Every other Friday, members of the Philosophy club gather for what their posters dub “old timey oratory fun.” While discussions on the existence of barriers and the power trips of RAs grew heated, the Demilitarize McDaniel movement was the most hotly debated topic of the day.
Noah Patton, who created a Facebook group in entitled “McDaniel students against self-righteous Protesting” in retaliation to their efforts, was the first to bring up the issue.
“I didn’t create the group to take a dump on their ideas,” he explained. “they have their ideas, and they’re valid. They’re well-read young ladies.”
While few disagreed that those who protested on September 11 were not educated, few felt that their behavior regarding their beliefs was appropriate or mature.“It’s like they ran into a room shouting their beliefs and then ran back out,” stated Lucas Sperber.

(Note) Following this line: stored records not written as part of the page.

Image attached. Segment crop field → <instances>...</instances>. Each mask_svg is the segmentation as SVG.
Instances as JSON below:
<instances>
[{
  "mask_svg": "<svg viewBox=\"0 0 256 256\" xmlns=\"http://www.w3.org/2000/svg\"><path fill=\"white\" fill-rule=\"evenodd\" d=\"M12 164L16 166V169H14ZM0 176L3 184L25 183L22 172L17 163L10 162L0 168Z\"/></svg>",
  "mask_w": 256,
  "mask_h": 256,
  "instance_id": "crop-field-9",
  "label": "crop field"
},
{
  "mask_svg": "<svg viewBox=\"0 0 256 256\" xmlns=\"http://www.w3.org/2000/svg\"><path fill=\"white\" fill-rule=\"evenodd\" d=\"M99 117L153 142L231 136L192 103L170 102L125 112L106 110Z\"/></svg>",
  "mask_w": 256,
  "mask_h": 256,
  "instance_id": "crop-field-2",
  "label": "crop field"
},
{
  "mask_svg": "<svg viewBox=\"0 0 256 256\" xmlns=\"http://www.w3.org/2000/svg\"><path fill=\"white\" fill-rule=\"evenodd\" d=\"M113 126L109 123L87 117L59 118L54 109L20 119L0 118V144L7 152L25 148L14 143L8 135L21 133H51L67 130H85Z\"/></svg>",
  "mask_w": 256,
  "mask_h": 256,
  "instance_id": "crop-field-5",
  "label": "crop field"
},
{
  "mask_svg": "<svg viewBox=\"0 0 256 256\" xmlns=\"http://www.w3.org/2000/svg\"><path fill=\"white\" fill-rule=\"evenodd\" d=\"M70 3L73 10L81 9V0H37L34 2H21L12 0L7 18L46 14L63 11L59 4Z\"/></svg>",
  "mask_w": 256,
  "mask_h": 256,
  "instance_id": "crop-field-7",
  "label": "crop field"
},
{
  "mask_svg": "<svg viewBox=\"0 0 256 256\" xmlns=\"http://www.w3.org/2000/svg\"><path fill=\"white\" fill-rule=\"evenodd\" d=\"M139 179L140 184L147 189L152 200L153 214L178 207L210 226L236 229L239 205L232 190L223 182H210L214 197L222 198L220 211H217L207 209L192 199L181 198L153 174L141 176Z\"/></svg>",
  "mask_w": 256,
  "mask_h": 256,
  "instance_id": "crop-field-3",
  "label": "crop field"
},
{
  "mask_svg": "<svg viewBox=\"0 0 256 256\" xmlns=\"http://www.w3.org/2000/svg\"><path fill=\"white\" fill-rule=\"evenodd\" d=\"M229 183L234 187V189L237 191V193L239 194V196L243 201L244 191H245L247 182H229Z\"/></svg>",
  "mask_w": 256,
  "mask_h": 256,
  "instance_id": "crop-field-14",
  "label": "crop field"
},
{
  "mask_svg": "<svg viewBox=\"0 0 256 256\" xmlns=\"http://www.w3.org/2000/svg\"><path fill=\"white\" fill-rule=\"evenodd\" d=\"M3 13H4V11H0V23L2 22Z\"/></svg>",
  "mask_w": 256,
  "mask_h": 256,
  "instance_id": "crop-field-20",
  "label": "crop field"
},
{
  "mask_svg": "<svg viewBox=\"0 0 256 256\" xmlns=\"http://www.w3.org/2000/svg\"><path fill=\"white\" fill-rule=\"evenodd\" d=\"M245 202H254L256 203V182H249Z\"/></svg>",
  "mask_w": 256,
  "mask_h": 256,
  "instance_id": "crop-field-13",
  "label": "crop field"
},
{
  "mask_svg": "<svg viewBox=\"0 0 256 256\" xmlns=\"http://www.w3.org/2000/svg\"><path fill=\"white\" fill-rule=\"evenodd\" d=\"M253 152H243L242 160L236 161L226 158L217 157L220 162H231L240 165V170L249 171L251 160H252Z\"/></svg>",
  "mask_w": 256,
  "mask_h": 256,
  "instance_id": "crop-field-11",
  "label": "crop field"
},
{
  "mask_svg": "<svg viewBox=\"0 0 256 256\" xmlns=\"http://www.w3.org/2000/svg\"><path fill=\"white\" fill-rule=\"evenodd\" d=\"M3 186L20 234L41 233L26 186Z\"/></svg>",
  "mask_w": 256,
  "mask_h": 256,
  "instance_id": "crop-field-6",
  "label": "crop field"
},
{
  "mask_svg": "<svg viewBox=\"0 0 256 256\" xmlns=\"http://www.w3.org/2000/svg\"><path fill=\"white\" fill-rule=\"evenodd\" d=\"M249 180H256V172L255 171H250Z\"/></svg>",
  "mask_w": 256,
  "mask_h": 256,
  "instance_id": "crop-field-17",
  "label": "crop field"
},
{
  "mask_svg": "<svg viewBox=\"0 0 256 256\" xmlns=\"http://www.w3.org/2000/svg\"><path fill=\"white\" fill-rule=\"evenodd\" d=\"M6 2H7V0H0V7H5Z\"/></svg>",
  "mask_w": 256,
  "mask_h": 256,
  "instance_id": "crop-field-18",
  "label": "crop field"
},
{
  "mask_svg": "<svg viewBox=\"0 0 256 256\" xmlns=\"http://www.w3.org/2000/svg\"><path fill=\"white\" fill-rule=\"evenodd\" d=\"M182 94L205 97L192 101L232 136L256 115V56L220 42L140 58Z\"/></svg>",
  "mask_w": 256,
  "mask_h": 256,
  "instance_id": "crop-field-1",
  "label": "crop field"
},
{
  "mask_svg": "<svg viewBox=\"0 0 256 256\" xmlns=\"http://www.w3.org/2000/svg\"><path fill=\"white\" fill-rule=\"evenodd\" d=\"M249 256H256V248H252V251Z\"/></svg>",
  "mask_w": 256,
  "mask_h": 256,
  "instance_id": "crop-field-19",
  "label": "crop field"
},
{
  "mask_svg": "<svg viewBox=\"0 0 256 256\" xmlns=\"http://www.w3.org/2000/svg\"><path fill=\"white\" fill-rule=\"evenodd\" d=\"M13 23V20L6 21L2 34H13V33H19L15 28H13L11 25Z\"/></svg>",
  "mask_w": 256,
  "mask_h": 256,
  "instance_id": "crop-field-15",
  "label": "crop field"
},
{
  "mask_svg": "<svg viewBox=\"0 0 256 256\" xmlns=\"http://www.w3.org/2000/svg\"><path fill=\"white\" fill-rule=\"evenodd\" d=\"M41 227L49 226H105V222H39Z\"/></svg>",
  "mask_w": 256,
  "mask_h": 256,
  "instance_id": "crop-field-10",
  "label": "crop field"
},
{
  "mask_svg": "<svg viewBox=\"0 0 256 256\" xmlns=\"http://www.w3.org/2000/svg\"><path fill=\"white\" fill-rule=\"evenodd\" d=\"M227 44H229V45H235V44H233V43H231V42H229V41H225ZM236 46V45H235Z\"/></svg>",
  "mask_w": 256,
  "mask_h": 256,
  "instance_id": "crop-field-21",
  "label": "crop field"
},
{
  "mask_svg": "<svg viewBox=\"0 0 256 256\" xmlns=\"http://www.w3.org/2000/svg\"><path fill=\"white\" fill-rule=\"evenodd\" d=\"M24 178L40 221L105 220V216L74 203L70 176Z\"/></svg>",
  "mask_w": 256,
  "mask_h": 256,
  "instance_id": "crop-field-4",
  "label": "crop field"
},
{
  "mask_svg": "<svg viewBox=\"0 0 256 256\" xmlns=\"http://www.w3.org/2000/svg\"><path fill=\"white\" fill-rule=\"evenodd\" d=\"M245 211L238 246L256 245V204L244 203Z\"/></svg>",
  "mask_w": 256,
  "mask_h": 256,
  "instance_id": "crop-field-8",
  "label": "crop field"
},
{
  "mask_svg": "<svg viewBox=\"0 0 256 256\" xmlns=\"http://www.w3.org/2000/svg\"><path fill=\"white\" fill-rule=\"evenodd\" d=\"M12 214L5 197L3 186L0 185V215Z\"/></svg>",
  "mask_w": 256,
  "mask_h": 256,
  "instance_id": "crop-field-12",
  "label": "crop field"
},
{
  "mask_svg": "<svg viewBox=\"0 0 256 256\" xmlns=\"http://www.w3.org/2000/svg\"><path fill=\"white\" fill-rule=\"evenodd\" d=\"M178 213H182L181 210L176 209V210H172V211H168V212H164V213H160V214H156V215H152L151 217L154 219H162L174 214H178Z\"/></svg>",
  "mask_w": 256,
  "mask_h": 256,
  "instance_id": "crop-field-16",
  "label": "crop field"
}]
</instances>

“They’re treating everyone like they’re a little lower,” agreed Patton. “but in making that group, I make them feel lower.”
This statement called into question whether McDaniel’s response to the protesters was appropriate given that we are a liberal arts college. Students hurled comments at the girls on their Facebook page, and the backlash caused them to shut it down and create a private group.
“It’s very easy to be mean on Facebook. It’s almost encouraged because people can “like” it,” Jake Friedman said.
It was agreed in the end that while the advocates of demilitarizing McDaniel did not appropriately convey their beliefs, the backlash from students was equally inappropriate.
“Our reaction deserves blame,” stated Jake Friedman.